Cubano de nacimiento, el Dr. Roque emigró con su familia a los once años, como lo hicieron tantos, huyendo de las devastadoras condiciones creadas por la opresión del régimen castrista y el comunismo. Acostumbrarse a la vida en un mundo nuevo, con una cultura ajena y un idioma extraño no fue fácil, pero el Dr. Roque no permitió que la corriente fuerte del exilio arrasara con su futuro. Dejó de lamentarse por la vida perdida y al país que lo recibió con manos abiertas le dedicó los próximos 32 años.
El Dr. Roque todavía declara con orgullo que ingresar en el Army fue la mejor decisión de su vida. Le ha dado la disciplina y fortaleza para sobrevivir décadas de esfuerzo en uno de los trabajos más exigentes. También le ha dado los recursos para acumular experiencia practicando medicina ayudando a sus colegas y a otros desamparados a través del mundo. En 1991, cuando los colombianos de Armenia sufrieron la tragedia de un terremoto severo y el gobierno se encontró con un problema más grande de los recursos que tenían para enfrentarlo, Dr. Roque visitó el área con un equipo de médicos. Juntos distribuyeron más de 22 toneladas de medicina a los desamparados del terremoto. Su respuesta a las inundaciones en Jimaní, República Dominicana fue parecida. El Doctor donó equipos de transporte, medicina, y ayuda humanitaria adicional en su visita. Recientemente ha viajado a lo largo del país ayudando a veteranos de la guerra de Irak con dolores crónicos que resultan de lesiones en la guerra.

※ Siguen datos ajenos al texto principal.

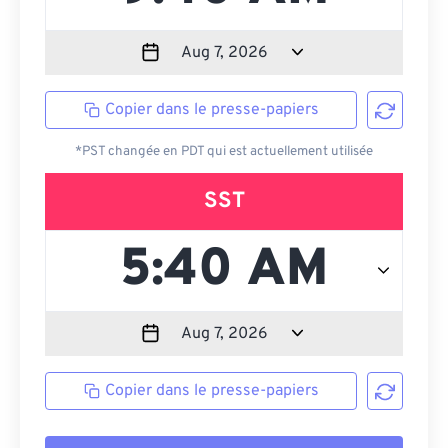
Copier dans le presse-papiers
*PST changée en PDT qui est actuellement utilisée
SST
Copier dans le presse-papiers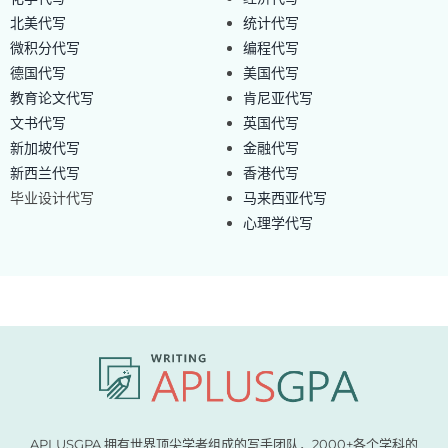
北美代写
统计代写
微积分代写
编程代写
德国代写
美国代写
教育论文代写
肯尼亚代写
文书代写
英国代写
新加坡代写
金融代写
新西兰代写
香港代写
毕业设计代写
马来西亚代写
心理学代写
APLUSGPA 拥有世界顶尖学者组成的写手团队，2000+各个学科的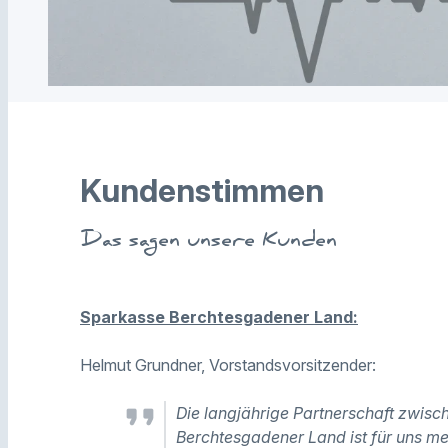
Kundenstimmen
Das sagen unsere Kunden
Sparkasse Berchtesgadener Land:
Helmut Grundner, Vorstandsvorsitzender:
Die langjährige Partnerschaft zwi
Berchtesgadener Land ist für uns meh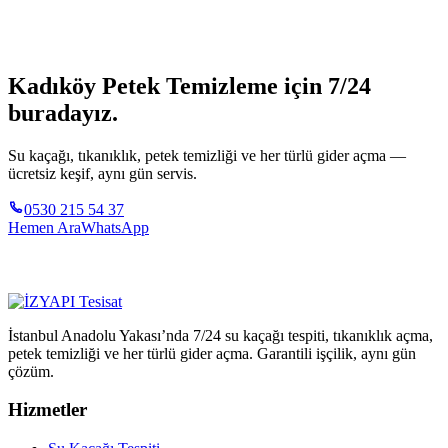
Kadıköy Petek Temizleme için 7/24
buradayız.
Su kaçağı, tıkanıklık, petek temizliği ve her türlü gider açma —
ücretsiz keşif, aynı gün servis.
0530 215 54 37
Hemen Ara
WhatsApp
İstanbul Anadolu Yakası’nda 7/24 su kaçağı tespiti, tıkanıklık açma,
petek temizliği ve her türlü gider açma. Garantili işçilik, aynı gün
çözüm.
Hizmetler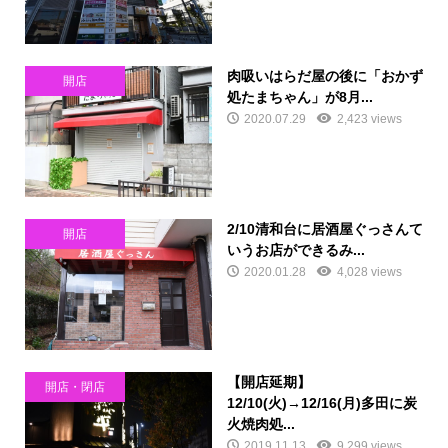
肉吸いはらだ屋の後に「おかず
開店
処たまちゃん」が8月...
2020.07.29
2,423 views
2/10清和台に居酒屋ぐっさんて
開店
いうお店ができるみ...
2020.01.28
4,028 views
【開店延期】
開店・閉店
12/10(火)→12/16(月)多田に炭
火焼肉処...
2019.11.13
9,299 views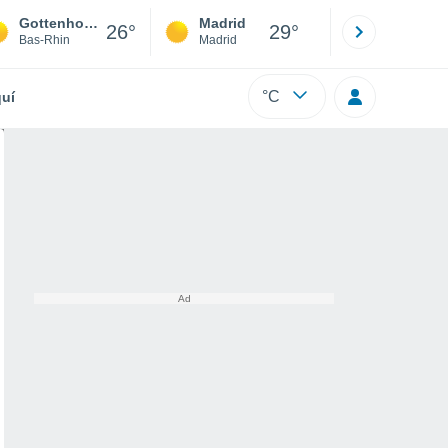
Gottenhouse
Madrid
Barcelona
26°
29°
Bas-Rhin
Madrid
Barcelona
°C
uí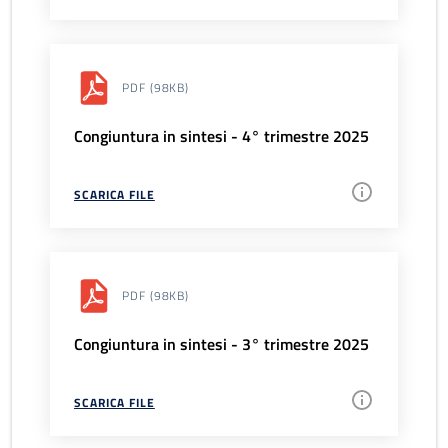
PDF
(98KB)
Congiuntura in sintesi - 4° trimestre 2025
SCARICA FILE
PDF
(98KB)
Congiuntura in sintesi - 3° trimestre 2025
SCARICA FILE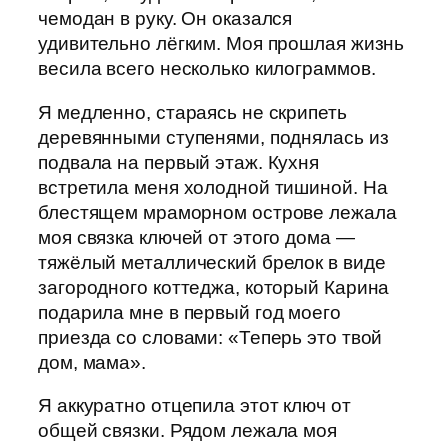
чемодан в руку. Он оказался
удивительно лёгким. Моя прошлая жизнь
весила всего несколько килограммов.
Я медленно, стараясь не скрипеть
деревянными ступенями, поднялась из
подвала на первый этаж. Кухня
встретила меня холодной тишиной. На
блестящем мраморном острове лежала
моя связка ключей от этого дома —
тяжёлый металлический брелок в виде
загородного коттеджа, который Карина
подарила мне в первый год моего
приезда со словами: «Теперь это твой
дом, мама».
Я аккуратно отцепила этот ключ от
общей связки. Рядом лежала моя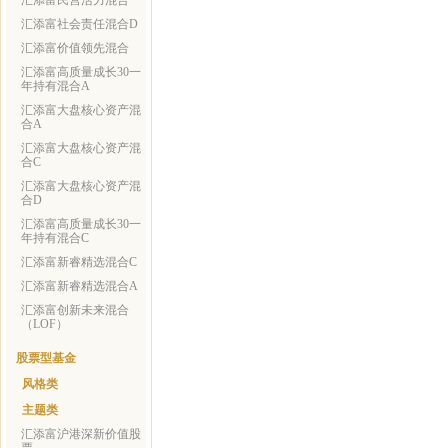
汇添富民营活力混合
汇添富社会责任混合D
汇添富价值领先混合
汇添富高质量成长30一
年持有混合A
汇添富大盘核心资产混
合A
汇添富大盘核心资产混
合C
汇添富大盘核心资产混
合D
汇添富高质量成长30一
年持有混合C
汇添富新睿精选混合C
汇添富新睿精选混合A
汇添富创新未来混合
（LOF）
股票型基金
风格类
主题类
汇添富沪港深新价值股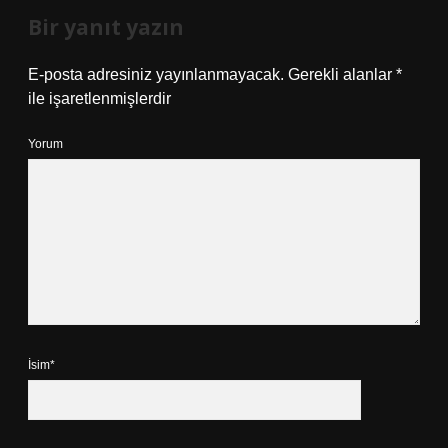
Bir yanıt yazın
E-posta adresiniz yayınlanmayacak.
Gerekli alanlar
*
ile işaretlenmişlerdir
Yorum
İsim*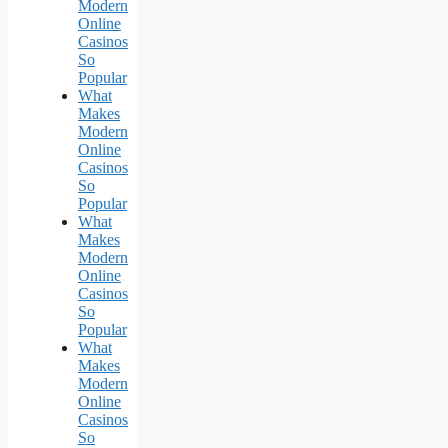
Modern
Online
Casinos
So
Popular
What
Makes
Modern
Online
Casinos
So
Popular
What
Makes
Modern
Online
Casinos
So
Popular
What
Makes
Modern
Online
Casinos
So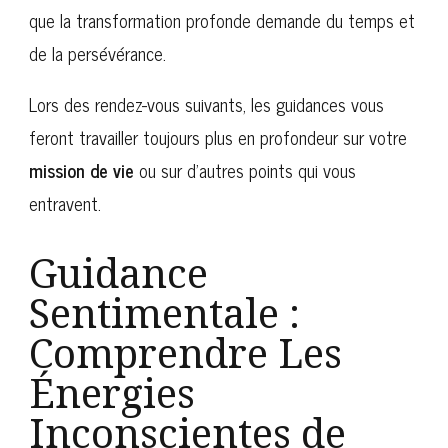
que la transformation profonde demande du temps et
de la persévérance.
Lors des rendez-vous suivants, les guidances vous
feront travailler toujours plus en profondeur sur votre
mission de vie
ou sur d’autres points qui vous
entravent.
Guidance
Sentimentale :
Comprendre Les
Énergies
Inconscientes de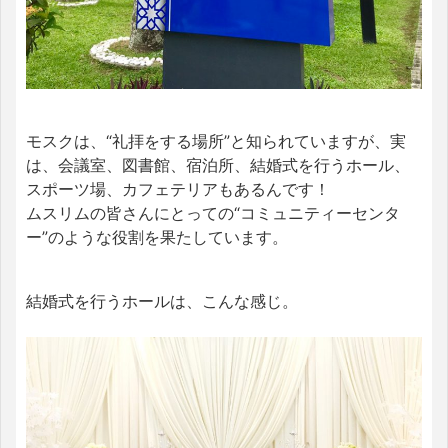
モスクは、“礼拝をする場所”と知られていますが、実
は、会議室、図書館、宿泊所、結婚式を行うホール、
スポーツ場、カフェテリアもあるんです！
ムスリムの皆さんにとっての“コミュニティーセンタ
ー”のような役割を果たしています。
結婚式を行うホールは、こんな感じ。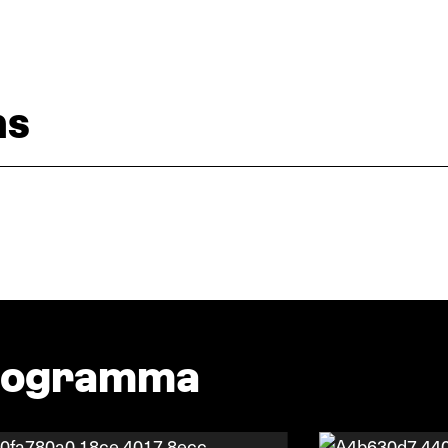
ns
programma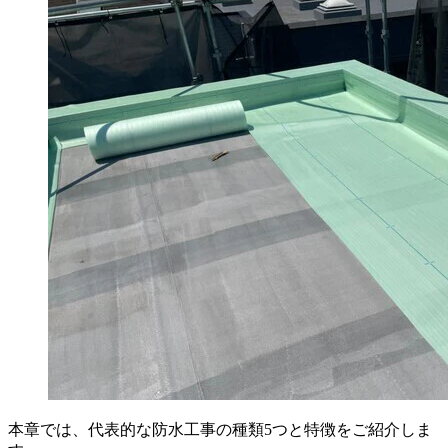
本章では、代表的な防水工事の種類5つと特徴をご紹介しま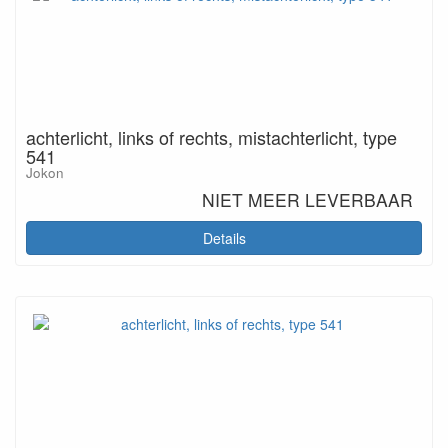
achterlicht, links of rechts, mistachterlicht, type
541
Jokon
NIET MEER LEVERBAAR
Details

Y ahora el Dr. Roque ha dedicado tiempo a estudiar nuestra comunidad y diagnosticar una enfermedad política común en nuestra área. Familias y sus hijos no se sienten seguros al caminar las calles de West New York. Nuestros ancianos, muchos sin la habilidad de comunicarse en inglés, se encuentran solos al intentar pedirle ayuda a un gobierno local que parece seguir las reglas del movimiento anti-emigrante English-Only. Oficiales de Sanidad dejan señales obvias de su negligencia, y los huecos en las calles le dan a West New York un aspecto urbano parecido al de las calles más peligrosas de Detroit o Los Angeles. Mientras tanto, una cultura de avaricia, negligencia, y libertinaje moral ha secuestrado nuestro gobierno.
El pueblo de West New York reconoce que ésta no es la manera de correr una ciudad. Sólo hace dos años desde que el ex-alcalde, hoy honorable Congresista Albio Sires, mantenía nuestras calles limpias y seguras, siempre consciente de la gran responsabilidad del gobierno de proteger a sus ciudadanos y ayudar a los que estan más necesitados. El Dr. Roque recuerda estos tiempos y reconoce que sólo juntos podemos rehabilitar a nuestro pueblo. Juntos podemos rechazar a un gobierno que se interesa más en ayudar a sus amigos que a los necesitados. Juntos podemos recuperar un futuro que hace dos años era uno de los más brillantes del estado.